The main ingredients required for making these sweets are curdled milk, flour, and sugar. These ingredients are instrumental in bringing tenderness to the sweets, one of the defining features of the Porabari Chom Choms.
The Chom Choms are a bit reddish in colour, which separates them from other Chom Choms in the country, which are generally muddy brown in appearance.
About 15 kg of milk is steamed to get 'mawa,' which has an idiosyncratic taste. There is also a legend that the water from the Dhaleshwari River is used in the sweets; however, this is more likely to be among the series of myths associated with the sweets.

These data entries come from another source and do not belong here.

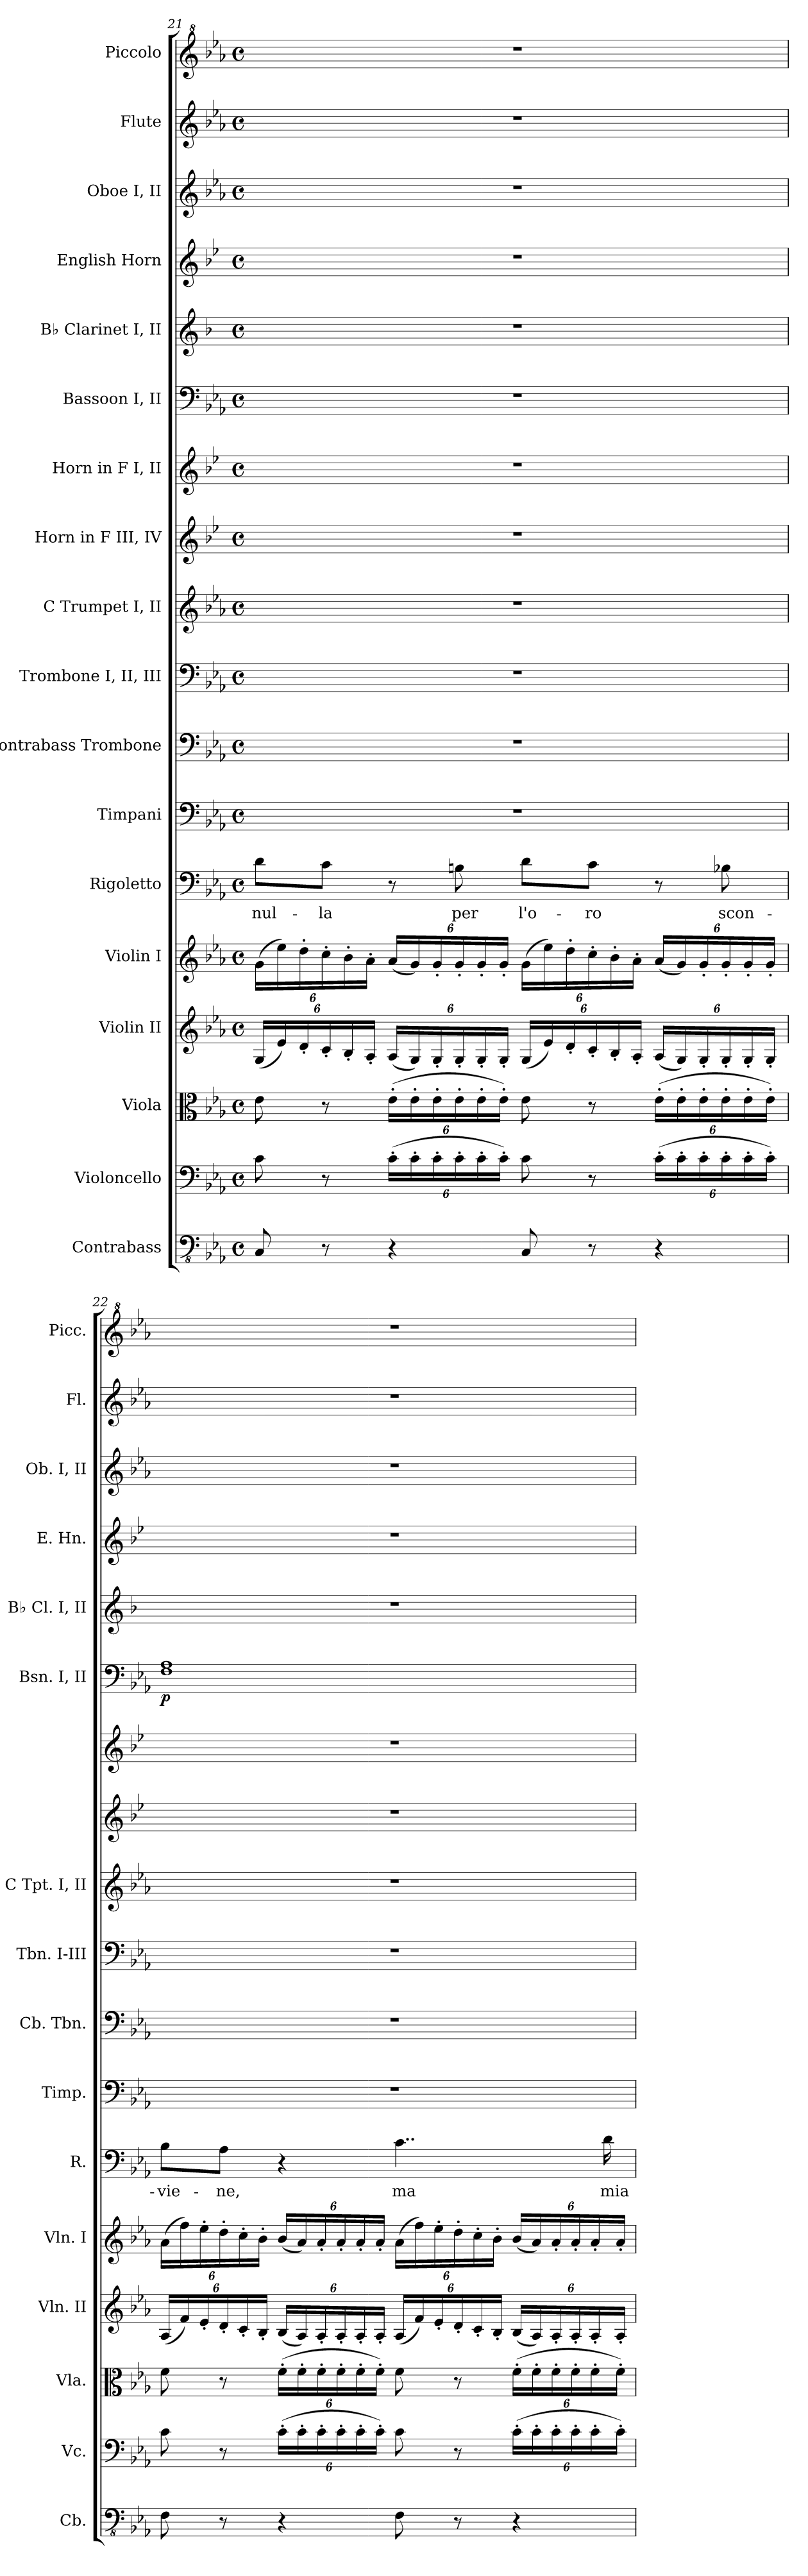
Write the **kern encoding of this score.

**kern	**kern	**kern	**kern	**kern	**kern	**text	**kern	**kern	**kern	**kern	**kern	**kern	**kern	**dynam	**kern	**kern	**kern	**kern	**kern
*part18	*part17	*part16	*part15	*part14	*part13	*part13	*part12	*part11	*part10	*part9	*part8	*part7	*part6	*part6	*part5	*part4	*part3	*part2	*part1
*staff18	*staff17	*staff16	*staff15	*staff14	*staff13	*staff13	*staff12	*staff11	*staff10	*staff9	*staff8	*staff7	*staff6	*staff6	*staff5	*staff4	*staff3	*staff2	*staff1
*I"Contrabass	*I"Violoncello	*I"Viola	*I"Violin II	*I"Violin I	*I"Rigoletto	*	*I"Timpani	*I"Contrabass  Trombone	*I"Trombone I, II, III	*I"C Trumpet I, II	*I"Horn in F III, IV	*I"Horn in F I, II	*I"Bassoon I, II	*	*I"B♭ Clarinet I, II	*I"English Horn	*I"Oboe I, II	*I"Flute	*I"Piccolo
*I'Cb.	*I'Vc.	*I'Vla.	*I'Vln. II	*I'Vln. I	*I'R.	*	*I'Timp.	*I'Cb.  Tbn.	*I'Tbn. I-III	*I'C Tpt. I, II	*	*	*I'Bsn. I, II	*	*I'B♭ Cl. I, II	*I'E. Hn.	*I'Ob. I, II	*I'Fl.	*I'Picc.
!!LO:LB:g=z
*clefFv4	*clefF4	*clefC3	*clefG2	*clefG2	*clefF4	*	*clefF4	*clefF4	*clefF4	*clefG2	*clefG2	*clefG2	*clefF4	*	*clefG2	*clefG2	*clefG2	*clefG2	*clefG^2
*	*	*	*	*	*	*	*	*	*	*	*ITrd4c7	*ITrd4c7	*	*	*ITrd1c2	*ITrd4c7	*	*	*ITrd-7c-12
*k[b-e-a-]	*k[b-e-a-]	*k[b-e-a-]	*k[b-e-a-]	*k[b-e-a-]	*k[b-e-a-]	*	*k[b-e-a-]	*k[b-e-a-]	*k[b-e-a-]	*k[b-e-a-]	*k[b-e-a-]	*k[b-e-a-]	*k[b-e-a-]	*	*k[b-e-a-]	*k[b-e-a-]	*k[b-e-a-]	*k[b-e-a-]	*k[b-e-a-]
*M4/4	*M4/4	*M4/4	*M4/4	*M4/4	*M4/4	*	*M4/4	*M4/4	*M4/4	*M4/4	*M4/4	*M4/4	*M4/4	*	*M4/4	*M4/4	*M4/4	*M4/4	*M4/4
*met(c)	*met(c)	*met(c)	*met(c)	*met(c)	*met(c)	*	*met(c)	*met(c)	*met(c)	*met(c)	*met(c)	*met(c)	*met(c)	*	*met(c)	*met(c)	*met(c)	*met(c)	*met(c)
*	*	*	*Xbrackettup	*Xbrackettup	*	*	*	*	*	*	*	*	*	*	*	*	*	*	*
=21	=21	=21	=21	=21	=21	=21	=21	=21	=21	=21	=21	=21	=21	=21	=21	=21	=21	=21	=21
8CC/	8c\	8e-\	(24G/LL	(24g\LL	8d\L	nul-	1r	1r	1r	1r	1r	1r	1r	.	1r	1r	1r	1r	1r
.	.	.	24e-/)	24ee-\)	.	.	.	.	.	.	.	.	.	.	.	.	.	.	.
.	.	.	24d'/	24dd'\	.	.	.	.	.	.	.	.	.	.	.	.	.	.	.
8r	8r	8r	24c'/	24cc'\	8c\J	-la	.	.	.	.	.	.	.	.	.	.	.	.	.
.	.	.	24B-'/	24b-'\	.	.	.	.	.	.	.	.	.	.	.	.	.	.	.
.	.	.	24A-'/JJ	24a-'\JJ	.	.	.	.	.	.	.	.	.	.	.	.	.	.	.
*	*Xbrackettup	*Xbrackettup	*	*	*	*	*	*	*	*	*	*	*	*	*	*	*	*	*
4r	(24c'\LL	(24e-'\LL	(24A-/LL	(24a-/LL	8r	.	.	.	.	.	.	.	.	.	.	.	.	.	.
.	24c'\	24e-'\	24G/)	24g/)	.	.	.	.	.	.	.	.	.	.	.	.	.	.	.
.	24c'\	24e-'\	24G'/	24g'/	.	.	.	.	.	.	.	.	.	.	.	.	.	.	.
.	24c'\	24e-'\	24G'/	24g'/	8Bn\	per	.	.	.	.	.	.	.	.	.	.	.	.	.
.	24c'\	24e-'\	24G'/	24g'/	.	.	.	.	.	.	.	.	.	.	.	.	.	.	.
.	24c'\JJ)	24e-'\JJ)	24G'/JJ	24g'/JJ	.	.	.	.	.	.	.	.	.	.	.	.	.	.	.
8CC/	8c\	8e-\	(24G/LL	(24g\LL	8d\L	l'o-	.	.	.	.	.	.	.	.	.	.	.	.	.
.	.	.	24e-/)	24ee-\)	.	.	.	.	.	.	.	.	.	.	.	.	.	.	.
.	.	.	24d'/	24dd'\	.	.	.	.	.	.	.	.	.	.	.	.	.	.	.
8r	8r	8r	24c'/	24cc'\	8c\J	-ro	.	.	.	.	.	.	.	.	.	.	.	.	.
.	.	.	24B-'/	24b-'\	.	.	.	.	.	.	.	.	.	.	.	.	.	.	.
.	.	.	24A-'/JJ	24a-'\JJ	.	.	.	.	.	.	.	.	.	.	.	.	.	.	.
4r	(24c'\LL	(24e-'\LL	(24A-/LL	(24a-/LL	8r	.	.	.	.	.	.	.	.	.	.	.	.	.	.
.	24c'\	24e-'\	24G/)	24g/)	.	.	.	.	.	.	.	.	.	.	.	.	.	.	.
.	24c'\	24e-'\	24G'/	24g'/	.	.	.	.	.	.	.	.	.	.	.	.	.	.	.
.	24c'\	24e-'\	24G'/	24g'/	8B-X\	scon-	.	.	.	.	.	.	.	.	.	.	.	.	.
.	24c'\	24e-'\	24G'/	24g'/	.	.	.	.	.	.	.	.	.	.	.	.	.	.	.
.	24c'\JJ)	24e-'\JJ)	24G'/JJ	24g'/JJ	.	.	.	.	.	.	.	.	.	.	.	.	.	.	.
!!LO:PB:g=z
=22	=22	=22	=22	=22	=22	=22	=22	=22	=22	=22	=22	=22	=22	=22	=22	=22	=22	=22	=22
!	!	!	!	!	!	!	!	!	!	!	!	!	!	!LO:DY:b	!	!	!	!	!
8FF\	8c\	8f\	(24A-/LL	(24a-\LL	8B-\L	-vie-	1r	1r	1r	1r	1r	1r	1F 1A-	p	1r	1r	1r	1r	1r
.	.	.	24f/)	24ff\)	.	.	.	.	.	.	.	.	.	.	.	.	.	.	.
.	.	.	24e-'/	24ee-'\	.	.	.	.	.	.	.	.	.	.	.	.	.	.	.
8r	8r	8r	24d'/	24dd'\	8A-\J	-ne,	.	.	.	.	.	.	.	.	.	.	.	.	.
.	.	.	24c'/	24cc'\	.	.	.	.	.	.	.	.	.	.	.	.	.	.	.
.	.	.	24B-'/JJ	24b-'\JJ	.	.	.	.	.	.	.	.	.	.	.	.	.	.	.
4r	(24c'\LL	(24f'\LL	(24B-/LL	(24b-/LL	4r	.	.	.	.	.	.	.	.	.	.	.	.	.	.
.	24c'\	24f'\	24A-/)	24a-/)	.	.	.	.	.	.	.	.	.	.	.	.	.	.	.
.	24c'\	24f'\	24A-'/	24a-'/	.	.	.	.	.	.	.	.	.	.	.	.	.	.	.
.	24c'\	24f'\	24A-'/	24a-'/	.	.	.	.	.	.	.	.	.	.	.	.	.	.	.
.	24c'\	24f'\	24A-'/	24a-'/	.	.	.	.	.	.	.	.	.	.	.	.	.	.	.
.	24c'\JJ)	24f'\JJ)	24A-'/JJ	24a-'/JJ	.	.	.	.	.	.	.	.	.	.	.	.	.	.	.
8FF\	8c\	8f\	(24A-/LL	(24a-\LL	4..c\	ma	.	.	.	.	.	.	.	.	.	.	.	.	.
.	.	.	24f/)	24ff\)	.	.	.	.	.	.	.	.	.	.	.	.	.	.	.
.	.	.	24e-'/	24ee-'\	.	.	.	.	.	.	.	.	.	.	.	.	.	.	.
8r	8r	8r	24d'/	24dd'\	.	.	.	.	.	.	.	.	.	.	.	.	.	.	.
.	.	.	24c'/	24cc'\	.	.	.	.	.	.	.	.	.	.	.	.	.	.	.
.	.	.	24B-'/JJ	24b-'\JJ	.	.	.	.	.	.	.	.	.	.	.	.	.	.	.
4r	(24c'\LL	(24f'\LL	(24B-/LL	(24b-/LL	.	.	.	.	.	.	.	.	.	.	.	.	.	.	.
.	24c'\	24f'\	24A-/)	24a-/)	.	.	.	.	.	.	.	.	.	.	.	.	.	.	.
.	24c'\	24f'\	24A-'/	24a-'/	.	.	.	.	.	.	.	.	.	.	.	.	.	.	.
.	24c'\	24f'\	24A-'/	24a-'/	.	.	.	.	.	.	.	.	.	.	.	.	.	.	.
.	24c'\	24f'\	24A-'/	24a-'/	.	.	.	.	.	.	.	.	.	.	.	.	.	.	.
.	.	.	.	.	16d\	mia	.	.	.	.	.	.	.	.	.	.	.	.	.
.	24c'\JJ)	24f'\JJ)	24A-'/JJ	24a-'/JJ	.	.	.	.	.	.	.	.	.	.	.	.	.	.	.
=	=	=	=	=	=	=	=	=	=	=	=	=	=	=	=	=	=	=	=
*-	*-	*-	*-	*-	*-	*-	*-	*-	*-	*-	*-	*-	*-	*-	*-	*-	*-	*-	*-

The village has long been a port, which explains the creation of the sweets to some extent because the village hosted several traders from ancient times. The village was also known to be a dairy hub in the past, facilitating the production of the Chom Chom; however, these heritages have been buried in the past.
As Tangail is situated near the capital, tasting the sweet meat from the original production places can be exciting for sweet lovers. To get an authentic taste, one has to visit the 'Panch Ani' bazaar, which is situated about 21 kilometres away from Tangail city. One can easily reach the sweet-making hub of 'Panch Ani' Bazar in a rickshaw after reaching Tangail City.
The city of Tangail also has a lot of decent places to stay overnight. Hence, if one wants to visit the city and spend a night to get the taste of the sweets and immerse themselves in the bewitching beauty of the Porabari village, there are many options. 'Hotel Al Faisal,' 'Bureau Hotel,' and 'Hotel Prince' are among the notable places when it comes to staying overnight in Tangail.
Porabari Chom Choms are among the intrinsic culinary heritages of Bangladesh, and the sweetmeat with such a unique taste should be preserved and propagated not only by the government but also by individuals on a private level.
However, some fraudulent businessmen tarnish the sweetmeat's name by using low-quality products; hence, people should be careful when identifying the original Porabari Chom Chom.